##### Quoted text

Philosophy begins with the experience of human existence. Seemingly, the best impetus for philosophy comes from the horror of human existence and the victories that come from defeating the horror. The ‘good life’ comes from learning how to avoid the horrors.
I was born on May 15, 1969. From what I can tell, life didn’t start off all that well for me. According to my parents’ divorce papers, I was left to lie in my own human waste often enough to cause any social worker at least some real concern. Of course, my mother cannot be much to blame in this matter since she suffered from retinitis pigmentosa, and has suffered from a host of mental problems all of her life. Her own mother apparently committed suicide on a Christmas Eve, and her father died in an alcoholic stupor some years later.
In fact, I suspect that it was an uprising of my mother’s mental disabilities that crushed the marriage of my parents. For better or worse, I was only a few months old when all of this occurred. As an aside, my father was a disabled World War II veteran and suffered from various emotional and physical disabilities as well.

##########

> **Exercises to complete**
a) In the philosophy passage, rewrite the part between "I was born on" and "some years later.", inclusive, replacing "Christmas Eve" with "New Year's Eve".
b) Pick up the autobiographical passage on philosophy and early life after its final sentence and carry it forward.

##### Dataset records

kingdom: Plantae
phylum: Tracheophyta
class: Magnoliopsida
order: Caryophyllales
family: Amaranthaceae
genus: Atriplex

##########

> **The results**
a)
I was born on May 15, 1969. From what I can tell, life didn’t start off all that well for me. According to my parents’ divorce papers, I was left to lie in my own human waste often enough to cause any social worker at least some real concern. Of course, my mother cannot be much to blame in this matter since she suffered from retinitis pigmentosa, and has suffered from a host of mental problems all of her life. Her own mother apparently committed suicide on a New Year's Eve, and her father died in an alcoholic stupor some years later.

b)
I know I was born into the Catholic Faith and was baptized as such. Much of my childhood memory up to the age of six or seven is clouded at best and probably not relevant to any conversion that I may now tell you of. About the only thing I remember from this time was the constant whippings by my mother as a form of ‘disclipline.’
What I know for sure is that I did attend Catholic school for first grade and went through the sacramental process offered through one’s First Communion. Although I do remember having severe pneumonia at the time, I was aware of the importance of my First Communion and the idea that Christ could be offered to man and child — so long as they stood willing to confess of their sins and at least make a good faith attempt to come before God in as pure a state as humanity could ever offer.
Religion, for many, is a passive experience brought about by adherence to culture and tradition. Rarely is thought given to the idea that Man is capable of a direct and intimate connection with his Maker.
This said, about the same year as my first communion, I distinctly recall having had a profound conversion experience. Specifically, I remember dreaming, in the grossest of detail, that I had been condemned to hell. The intense flames arose all around me and I could feel the heat as strongly and clearly as I can hear my own voice.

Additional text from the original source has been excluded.